> **Problem requirements**: Below are some records; output exactly the lines from the line with "[817,387,836,403] vi ->" to the line with "[244,61,273,89] 行 -> (263, 68) none", both ends kept, and nothing more.

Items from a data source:
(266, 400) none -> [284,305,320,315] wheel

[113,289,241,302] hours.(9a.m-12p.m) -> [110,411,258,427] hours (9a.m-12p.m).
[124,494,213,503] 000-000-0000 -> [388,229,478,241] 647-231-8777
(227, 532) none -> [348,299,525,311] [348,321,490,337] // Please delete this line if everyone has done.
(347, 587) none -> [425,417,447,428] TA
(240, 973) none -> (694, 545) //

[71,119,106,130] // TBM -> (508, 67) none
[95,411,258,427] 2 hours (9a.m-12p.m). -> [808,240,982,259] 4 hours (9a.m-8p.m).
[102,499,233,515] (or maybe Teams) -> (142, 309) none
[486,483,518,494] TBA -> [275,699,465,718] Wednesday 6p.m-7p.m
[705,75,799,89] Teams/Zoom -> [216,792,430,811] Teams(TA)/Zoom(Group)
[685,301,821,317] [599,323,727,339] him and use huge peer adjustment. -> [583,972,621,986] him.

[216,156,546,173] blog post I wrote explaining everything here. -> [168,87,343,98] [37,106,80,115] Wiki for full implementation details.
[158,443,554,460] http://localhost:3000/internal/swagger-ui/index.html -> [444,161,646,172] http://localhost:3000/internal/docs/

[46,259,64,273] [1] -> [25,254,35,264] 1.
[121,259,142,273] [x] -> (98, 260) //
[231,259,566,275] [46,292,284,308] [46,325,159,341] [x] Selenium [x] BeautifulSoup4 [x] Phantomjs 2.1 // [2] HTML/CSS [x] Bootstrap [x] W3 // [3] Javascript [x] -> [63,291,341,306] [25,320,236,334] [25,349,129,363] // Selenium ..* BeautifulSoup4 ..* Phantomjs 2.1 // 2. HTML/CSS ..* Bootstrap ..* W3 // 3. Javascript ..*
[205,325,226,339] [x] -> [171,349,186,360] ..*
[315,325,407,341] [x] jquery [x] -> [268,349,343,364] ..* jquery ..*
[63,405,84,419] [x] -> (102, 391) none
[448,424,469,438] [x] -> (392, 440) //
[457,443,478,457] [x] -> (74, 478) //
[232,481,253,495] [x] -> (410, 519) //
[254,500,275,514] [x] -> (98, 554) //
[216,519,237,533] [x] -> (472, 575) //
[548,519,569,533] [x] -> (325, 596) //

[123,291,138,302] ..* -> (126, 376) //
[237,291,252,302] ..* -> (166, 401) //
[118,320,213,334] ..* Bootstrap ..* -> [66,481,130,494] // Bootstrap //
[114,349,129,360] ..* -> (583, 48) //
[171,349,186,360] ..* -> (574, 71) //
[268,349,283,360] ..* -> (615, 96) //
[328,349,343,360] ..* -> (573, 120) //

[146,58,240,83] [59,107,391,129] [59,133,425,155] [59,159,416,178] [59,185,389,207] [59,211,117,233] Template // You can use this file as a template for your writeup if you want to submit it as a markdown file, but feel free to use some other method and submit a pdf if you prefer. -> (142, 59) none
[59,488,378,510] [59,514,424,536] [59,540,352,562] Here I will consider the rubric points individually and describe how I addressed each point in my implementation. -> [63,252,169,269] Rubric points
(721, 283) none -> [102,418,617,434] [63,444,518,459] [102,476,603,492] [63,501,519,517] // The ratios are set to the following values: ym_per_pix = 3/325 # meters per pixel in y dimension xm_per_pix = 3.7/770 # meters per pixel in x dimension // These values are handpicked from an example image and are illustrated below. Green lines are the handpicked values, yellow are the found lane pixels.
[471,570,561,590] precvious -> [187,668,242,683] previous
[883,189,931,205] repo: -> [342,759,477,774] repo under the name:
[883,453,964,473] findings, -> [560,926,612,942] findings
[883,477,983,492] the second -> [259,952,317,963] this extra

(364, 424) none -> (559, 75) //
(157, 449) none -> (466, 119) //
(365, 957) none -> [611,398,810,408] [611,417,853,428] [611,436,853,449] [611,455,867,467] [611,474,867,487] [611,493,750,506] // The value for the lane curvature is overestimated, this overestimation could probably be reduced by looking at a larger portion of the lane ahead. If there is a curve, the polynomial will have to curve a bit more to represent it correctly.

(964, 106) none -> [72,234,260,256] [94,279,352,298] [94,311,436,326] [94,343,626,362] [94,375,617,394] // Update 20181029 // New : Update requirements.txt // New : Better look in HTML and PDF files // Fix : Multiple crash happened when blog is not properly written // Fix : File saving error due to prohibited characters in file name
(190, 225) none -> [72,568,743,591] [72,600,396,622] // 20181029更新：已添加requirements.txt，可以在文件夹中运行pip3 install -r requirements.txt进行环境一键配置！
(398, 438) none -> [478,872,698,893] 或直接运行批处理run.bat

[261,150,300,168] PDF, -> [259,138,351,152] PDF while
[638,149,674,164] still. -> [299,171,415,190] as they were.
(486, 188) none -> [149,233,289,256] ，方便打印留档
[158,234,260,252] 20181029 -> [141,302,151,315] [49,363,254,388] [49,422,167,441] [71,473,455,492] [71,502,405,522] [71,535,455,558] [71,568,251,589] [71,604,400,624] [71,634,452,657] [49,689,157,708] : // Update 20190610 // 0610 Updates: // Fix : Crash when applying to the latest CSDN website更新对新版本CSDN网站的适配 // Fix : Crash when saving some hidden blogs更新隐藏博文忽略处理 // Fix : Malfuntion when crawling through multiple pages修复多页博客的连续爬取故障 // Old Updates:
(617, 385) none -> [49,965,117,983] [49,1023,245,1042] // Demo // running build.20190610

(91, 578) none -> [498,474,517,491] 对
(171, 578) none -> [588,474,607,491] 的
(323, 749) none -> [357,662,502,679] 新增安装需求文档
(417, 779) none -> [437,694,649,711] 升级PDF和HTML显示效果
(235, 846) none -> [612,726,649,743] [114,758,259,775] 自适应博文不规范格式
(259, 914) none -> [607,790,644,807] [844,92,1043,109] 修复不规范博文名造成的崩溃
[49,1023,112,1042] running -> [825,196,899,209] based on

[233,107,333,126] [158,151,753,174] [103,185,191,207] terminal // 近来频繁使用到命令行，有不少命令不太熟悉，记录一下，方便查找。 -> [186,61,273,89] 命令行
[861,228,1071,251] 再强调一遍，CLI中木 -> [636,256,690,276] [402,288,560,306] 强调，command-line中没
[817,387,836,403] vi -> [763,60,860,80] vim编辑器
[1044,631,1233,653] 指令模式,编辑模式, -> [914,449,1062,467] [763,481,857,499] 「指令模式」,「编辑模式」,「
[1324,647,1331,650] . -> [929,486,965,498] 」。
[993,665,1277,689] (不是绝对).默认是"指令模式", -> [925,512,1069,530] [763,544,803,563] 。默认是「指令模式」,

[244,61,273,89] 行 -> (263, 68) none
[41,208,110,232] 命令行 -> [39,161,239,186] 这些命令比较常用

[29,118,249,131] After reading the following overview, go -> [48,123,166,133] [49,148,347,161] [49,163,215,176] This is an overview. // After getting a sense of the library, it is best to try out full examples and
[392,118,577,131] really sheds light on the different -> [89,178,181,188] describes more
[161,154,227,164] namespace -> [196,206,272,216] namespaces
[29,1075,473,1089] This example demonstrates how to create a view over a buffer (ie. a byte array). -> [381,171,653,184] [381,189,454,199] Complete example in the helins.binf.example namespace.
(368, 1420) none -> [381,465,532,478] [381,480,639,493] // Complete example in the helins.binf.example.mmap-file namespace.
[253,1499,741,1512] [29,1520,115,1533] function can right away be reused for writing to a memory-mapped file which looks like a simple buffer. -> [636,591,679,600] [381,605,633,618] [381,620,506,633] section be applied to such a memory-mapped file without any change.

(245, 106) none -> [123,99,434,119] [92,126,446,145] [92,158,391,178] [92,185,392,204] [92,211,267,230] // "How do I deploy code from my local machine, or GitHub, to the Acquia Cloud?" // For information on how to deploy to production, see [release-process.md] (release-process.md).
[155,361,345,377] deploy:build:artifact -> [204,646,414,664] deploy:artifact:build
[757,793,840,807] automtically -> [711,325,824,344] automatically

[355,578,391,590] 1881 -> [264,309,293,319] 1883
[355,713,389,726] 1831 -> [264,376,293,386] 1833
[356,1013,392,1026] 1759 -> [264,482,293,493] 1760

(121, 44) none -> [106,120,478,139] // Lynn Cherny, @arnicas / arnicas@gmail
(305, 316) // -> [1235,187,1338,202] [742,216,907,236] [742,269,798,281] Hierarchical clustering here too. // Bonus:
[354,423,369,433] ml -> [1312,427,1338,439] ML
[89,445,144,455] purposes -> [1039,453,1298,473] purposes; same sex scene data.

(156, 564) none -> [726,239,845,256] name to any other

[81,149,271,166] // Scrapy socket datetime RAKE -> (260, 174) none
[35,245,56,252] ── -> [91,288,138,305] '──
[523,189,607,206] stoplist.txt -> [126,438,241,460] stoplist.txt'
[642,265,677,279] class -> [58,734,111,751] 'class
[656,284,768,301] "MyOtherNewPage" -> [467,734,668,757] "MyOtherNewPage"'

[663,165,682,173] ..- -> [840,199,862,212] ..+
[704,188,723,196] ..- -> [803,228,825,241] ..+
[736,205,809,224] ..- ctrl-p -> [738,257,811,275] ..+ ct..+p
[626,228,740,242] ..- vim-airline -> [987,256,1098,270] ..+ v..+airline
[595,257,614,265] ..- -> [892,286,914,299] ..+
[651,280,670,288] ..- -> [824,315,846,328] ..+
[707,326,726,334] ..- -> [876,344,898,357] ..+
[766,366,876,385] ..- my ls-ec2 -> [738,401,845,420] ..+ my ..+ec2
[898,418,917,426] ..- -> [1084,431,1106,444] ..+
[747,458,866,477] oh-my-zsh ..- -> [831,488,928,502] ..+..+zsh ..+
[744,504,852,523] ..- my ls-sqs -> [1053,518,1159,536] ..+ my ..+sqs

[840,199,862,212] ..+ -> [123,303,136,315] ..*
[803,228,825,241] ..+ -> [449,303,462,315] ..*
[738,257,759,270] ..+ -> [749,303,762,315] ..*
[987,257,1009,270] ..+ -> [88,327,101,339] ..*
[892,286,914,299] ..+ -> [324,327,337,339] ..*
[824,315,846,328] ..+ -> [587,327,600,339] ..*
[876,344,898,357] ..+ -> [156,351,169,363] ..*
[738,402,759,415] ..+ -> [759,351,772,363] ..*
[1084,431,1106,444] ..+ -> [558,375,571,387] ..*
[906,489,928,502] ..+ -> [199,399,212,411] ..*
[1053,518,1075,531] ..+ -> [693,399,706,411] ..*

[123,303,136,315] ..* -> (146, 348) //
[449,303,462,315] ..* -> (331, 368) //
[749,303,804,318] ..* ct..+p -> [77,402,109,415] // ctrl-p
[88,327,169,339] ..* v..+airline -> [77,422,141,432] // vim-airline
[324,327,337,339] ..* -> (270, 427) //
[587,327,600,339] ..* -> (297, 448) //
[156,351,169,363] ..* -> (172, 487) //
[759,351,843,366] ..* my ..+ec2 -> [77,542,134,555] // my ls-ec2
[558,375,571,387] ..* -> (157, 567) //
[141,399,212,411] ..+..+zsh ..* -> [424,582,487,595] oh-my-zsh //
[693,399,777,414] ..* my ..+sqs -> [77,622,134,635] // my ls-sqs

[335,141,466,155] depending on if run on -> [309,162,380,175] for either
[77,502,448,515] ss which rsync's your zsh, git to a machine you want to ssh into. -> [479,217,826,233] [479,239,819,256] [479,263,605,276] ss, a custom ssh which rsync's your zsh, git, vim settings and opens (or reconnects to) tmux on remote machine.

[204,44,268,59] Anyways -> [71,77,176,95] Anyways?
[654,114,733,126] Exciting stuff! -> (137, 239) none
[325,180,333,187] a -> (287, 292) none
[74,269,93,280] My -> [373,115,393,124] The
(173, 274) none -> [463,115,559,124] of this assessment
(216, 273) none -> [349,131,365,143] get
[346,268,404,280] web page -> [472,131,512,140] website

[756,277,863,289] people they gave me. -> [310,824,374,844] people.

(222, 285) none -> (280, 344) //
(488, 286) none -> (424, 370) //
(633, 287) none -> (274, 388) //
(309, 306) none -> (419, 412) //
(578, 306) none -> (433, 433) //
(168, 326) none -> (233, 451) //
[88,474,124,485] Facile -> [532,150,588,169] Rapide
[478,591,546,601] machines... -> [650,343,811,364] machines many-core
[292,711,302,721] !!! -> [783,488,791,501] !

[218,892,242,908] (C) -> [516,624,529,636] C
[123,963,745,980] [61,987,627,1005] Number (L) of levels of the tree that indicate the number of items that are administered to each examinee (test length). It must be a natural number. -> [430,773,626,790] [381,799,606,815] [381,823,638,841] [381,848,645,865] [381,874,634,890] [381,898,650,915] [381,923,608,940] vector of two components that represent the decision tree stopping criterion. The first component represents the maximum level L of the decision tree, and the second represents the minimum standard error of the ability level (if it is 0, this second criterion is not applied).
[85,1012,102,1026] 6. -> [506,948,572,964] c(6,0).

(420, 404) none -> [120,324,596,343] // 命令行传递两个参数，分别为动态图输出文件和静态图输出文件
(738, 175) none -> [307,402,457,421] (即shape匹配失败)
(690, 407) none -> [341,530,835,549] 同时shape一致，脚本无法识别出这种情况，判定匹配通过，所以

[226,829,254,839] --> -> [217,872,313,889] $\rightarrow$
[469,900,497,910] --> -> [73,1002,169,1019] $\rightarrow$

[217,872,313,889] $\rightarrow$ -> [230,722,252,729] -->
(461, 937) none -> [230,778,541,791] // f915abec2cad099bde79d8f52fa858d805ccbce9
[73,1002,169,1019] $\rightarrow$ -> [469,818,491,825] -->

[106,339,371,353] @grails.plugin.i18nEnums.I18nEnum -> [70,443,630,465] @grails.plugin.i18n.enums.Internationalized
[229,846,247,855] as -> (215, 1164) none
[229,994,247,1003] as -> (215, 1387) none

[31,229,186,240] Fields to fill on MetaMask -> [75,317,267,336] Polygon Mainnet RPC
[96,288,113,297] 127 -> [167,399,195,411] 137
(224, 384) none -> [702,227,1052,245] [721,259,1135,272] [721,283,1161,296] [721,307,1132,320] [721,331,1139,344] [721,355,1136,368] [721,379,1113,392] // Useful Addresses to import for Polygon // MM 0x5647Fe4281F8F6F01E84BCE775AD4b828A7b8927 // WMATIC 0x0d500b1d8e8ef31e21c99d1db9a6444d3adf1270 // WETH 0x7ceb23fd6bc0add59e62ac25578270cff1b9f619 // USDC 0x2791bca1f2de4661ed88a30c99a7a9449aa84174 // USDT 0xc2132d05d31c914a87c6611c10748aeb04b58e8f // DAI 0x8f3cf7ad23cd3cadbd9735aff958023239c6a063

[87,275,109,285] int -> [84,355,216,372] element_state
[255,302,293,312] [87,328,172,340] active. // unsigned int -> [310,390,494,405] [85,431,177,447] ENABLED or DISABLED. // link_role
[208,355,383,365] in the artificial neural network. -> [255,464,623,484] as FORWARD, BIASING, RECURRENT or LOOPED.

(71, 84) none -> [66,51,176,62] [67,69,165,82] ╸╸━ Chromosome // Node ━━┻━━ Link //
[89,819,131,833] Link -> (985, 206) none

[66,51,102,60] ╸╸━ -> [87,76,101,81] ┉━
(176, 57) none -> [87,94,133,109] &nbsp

> **Solution for this task**:
[817,387,836,403] vi -> [763,60,860,80] vim编辑器
[1044,631,1233,653] 指令模式,编辑模式, -> [914,449,1062,467] [763,481,857,499] 「指令模式」,「编辑模式」,「
[1324,647,1331,650] . -> [929,486,965,498] 」。
[993,665,1277,689] (不是绝对).默认是"指令模式", -> [925,512,1069,530] [763,544,803,563] 。默认是「指令模式」,

[244,61,273,89] 行 -> (263, 68) none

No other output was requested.